# What to do
Print word for word the first line of the listing below and every line after it, through the line with "it out: https://nomo.app/webon/w.nomo.app/avinocdefi/nomo.tar.gz". Leave out the pictures and the rest.

((

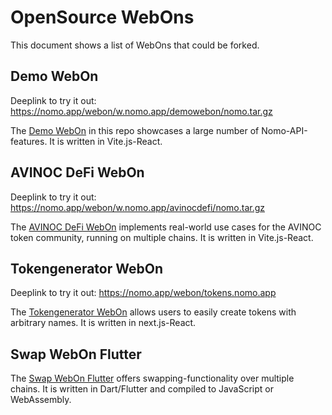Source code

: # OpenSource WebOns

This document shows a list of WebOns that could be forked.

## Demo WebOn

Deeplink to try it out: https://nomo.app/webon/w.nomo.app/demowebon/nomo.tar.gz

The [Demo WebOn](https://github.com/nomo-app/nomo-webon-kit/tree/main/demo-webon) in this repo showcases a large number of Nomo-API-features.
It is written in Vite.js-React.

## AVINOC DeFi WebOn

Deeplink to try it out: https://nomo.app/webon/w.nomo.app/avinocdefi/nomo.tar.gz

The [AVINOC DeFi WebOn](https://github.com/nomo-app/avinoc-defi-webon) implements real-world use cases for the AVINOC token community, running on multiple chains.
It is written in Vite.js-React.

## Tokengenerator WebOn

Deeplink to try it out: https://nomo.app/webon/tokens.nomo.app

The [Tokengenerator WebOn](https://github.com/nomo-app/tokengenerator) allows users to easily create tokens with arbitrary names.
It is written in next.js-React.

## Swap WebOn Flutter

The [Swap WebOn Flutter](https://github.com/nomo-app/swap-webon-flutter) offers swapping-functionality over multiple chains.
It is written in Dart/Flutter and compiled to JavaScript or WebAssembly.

))

# Exercise response
Source code

: # OpenSource WebOns

This document shows a list of WebOns that could be forked.

## Demo WebOn

Deeplink to try it out: https://nomo.app/webon/w.nomo.app/demowebon/nomo.tar.gz

The [Demo WebOn](https://github.com/nomo-app/nomo-webon-kit/tree/main/demo-webon) in this repo showcases a large number of Nomo-API-features.
It is written in Vite.js-React.

## AVINOC DeFi WebOn

Deeplink to try it out: https://nomo.app/webon/w.nomo.app/avinocdefi/nomo.tar.gz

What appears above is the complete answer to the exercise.